While Intel and other companies affected by the Meltdown and Spectre security flaws have been developing patches to address potential exploits, customers and shareholders have come together to file 32 separate lawsuits against the chipmaker regarding how it handled the flaws.
However, Intel was the most affected as unlike AMD, its chips were vulnerable to both Meltdown and Spectre. The chipmaker has issued a number of patches and fixes for these security flaws but some did more harm than good when they led to slowdowns on users' machines or more frequent reboots.

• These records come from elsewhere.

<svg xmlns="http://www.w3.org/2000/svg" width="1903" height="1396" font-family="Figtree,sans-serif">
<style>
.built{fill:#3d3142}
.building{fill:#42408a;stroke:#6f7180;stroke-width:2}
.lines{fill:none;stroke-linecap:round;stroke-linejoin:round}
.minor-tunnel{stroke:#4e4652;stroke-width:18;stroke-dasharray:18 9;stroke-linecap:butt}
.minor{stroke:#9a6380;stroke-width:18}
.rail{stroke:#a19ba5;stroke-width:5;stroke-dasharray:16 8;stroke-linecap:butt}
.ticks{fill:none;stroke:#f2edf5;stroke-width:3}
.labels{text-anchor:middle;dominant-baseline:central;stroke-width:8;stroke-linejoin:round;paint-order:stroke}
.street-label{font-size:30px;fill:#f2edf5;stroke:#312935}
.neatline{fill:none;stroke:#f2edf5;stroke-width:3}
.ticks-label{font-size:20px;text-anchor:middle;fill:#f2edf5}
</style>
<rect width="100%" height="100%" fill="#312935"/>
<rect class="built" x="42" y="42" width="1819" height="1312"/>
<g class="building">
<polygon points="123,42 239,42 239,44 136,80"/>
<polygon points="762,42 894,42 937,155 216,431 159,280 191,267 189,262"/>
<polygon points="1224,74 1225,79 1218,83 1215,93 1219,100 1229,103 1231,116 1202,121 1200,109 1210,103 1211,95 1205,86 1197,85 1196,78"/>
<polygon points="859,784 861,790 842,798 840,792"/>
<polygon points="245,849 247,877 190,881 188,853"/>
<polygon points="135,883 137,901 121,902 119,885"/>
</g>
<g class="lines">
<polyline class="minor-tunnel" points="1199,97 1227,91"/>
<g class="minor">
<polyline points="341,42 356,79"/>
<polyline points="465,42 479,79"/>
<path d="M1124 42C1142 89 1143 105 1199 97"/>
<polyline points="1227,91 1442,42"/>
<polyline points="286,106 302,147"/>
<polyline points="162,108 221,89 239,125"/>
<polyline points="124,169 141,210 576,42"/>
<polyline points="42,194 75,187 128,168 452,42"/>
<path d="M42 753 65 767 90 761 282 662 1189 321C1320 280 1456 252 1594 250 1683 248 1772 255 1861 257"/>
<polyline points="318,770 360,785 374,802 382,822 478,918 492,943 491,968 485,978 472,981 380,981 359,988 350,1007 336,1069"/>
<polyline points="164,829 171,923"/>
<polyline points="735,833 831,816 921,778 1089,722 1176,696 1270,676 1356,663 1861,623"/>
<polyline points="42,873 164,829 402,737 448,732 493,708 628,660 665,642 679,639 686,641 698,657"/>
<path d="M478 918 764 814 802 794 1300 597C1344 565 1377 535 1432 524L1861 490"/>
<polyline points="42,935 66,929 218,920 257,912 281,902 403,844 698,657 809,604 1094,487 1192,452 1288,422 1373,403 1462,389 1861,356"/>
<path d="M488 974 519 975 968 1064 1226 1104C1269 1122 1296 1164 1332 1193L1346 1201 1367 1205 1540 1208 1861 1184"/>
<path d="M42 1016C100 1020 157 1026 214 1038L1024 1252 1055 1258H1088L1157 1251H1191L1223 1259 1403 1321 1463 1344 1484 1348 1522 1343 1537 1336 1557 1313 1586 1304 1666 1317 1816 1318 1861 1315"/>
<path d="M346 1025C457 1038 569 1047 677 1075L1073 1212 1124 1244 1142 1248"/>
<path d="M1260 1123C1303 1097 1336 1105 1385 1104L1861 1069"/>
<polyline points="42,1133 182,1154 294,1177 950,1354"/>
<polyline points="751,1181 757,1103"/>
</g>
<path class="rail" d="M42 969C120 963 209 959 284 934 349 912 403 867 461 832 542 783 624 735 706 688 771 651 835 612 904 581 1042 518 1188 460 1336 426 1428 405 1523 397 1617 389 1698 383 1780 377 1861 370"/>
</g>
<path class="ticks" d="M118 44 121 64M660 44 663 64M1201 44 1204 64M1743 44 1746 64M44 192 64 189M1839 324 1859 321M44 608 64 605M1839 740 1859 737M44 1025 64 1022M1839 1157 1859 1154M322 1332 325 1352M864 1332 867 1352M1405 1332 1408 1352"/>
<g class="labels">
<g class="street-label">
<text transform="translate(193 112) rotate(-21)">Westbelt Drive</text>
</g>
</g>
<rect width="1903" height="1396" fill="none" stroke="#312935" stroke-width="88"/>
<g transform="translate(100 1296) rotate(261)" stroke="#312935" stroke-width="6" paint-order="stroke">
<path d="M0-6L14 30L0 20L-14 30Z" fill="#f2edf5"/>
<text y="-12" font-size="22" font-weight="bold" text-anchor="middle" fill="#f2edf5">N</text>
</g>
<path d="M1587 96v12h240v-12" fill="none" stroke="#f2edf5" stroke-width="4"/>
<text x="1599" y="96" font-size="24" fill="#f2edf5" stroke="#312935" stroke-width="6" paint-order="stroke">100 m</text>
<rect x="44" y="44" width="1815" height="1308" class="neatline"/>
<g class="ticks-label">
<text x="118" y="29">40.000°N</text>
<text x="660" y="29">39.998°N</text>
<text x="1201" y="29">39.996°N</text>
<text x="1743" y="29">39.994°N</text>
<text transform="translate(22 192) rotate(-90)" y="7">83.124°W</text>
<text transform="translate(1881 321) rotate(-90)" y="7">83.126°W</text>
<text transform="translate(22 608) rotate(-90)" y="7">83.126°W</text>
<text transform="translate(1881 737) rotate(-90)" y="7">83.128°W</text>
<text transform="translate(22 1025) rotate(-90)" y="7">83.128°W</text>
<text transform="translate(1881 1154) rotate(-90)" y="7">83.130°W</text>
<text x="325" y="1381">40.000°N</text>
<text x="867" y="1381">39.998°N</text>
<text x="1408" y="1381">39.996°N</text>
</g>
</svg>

Customers whose systems were affected by Meltdown and Spectre quickly brought several class action lawsuits against Intel and now there are 30 in total. While some of the class action lawsuits deal with the way the company has attempted to fix its affected chips, others are based around its omissions when the flaws were first made public.
The other two lawsuits that have been brought against Intel are securities class actions in which the plaintiffs claim that Intel and its executives violated securities laws by making false or misleading statements about its products or internal controls. Three of the company's shareholders were also found to have filed actions against members of its board over how they failed to take action against alleged insider trading.
Chief Executive Brian Krzanich sold 889,879 shares of Intel's stock for around $39m on November 29th before the details of Meltdown and Spectre were made public and this has led many to believe that his shares were intentionally sold at this time before the news of the security flaws broke.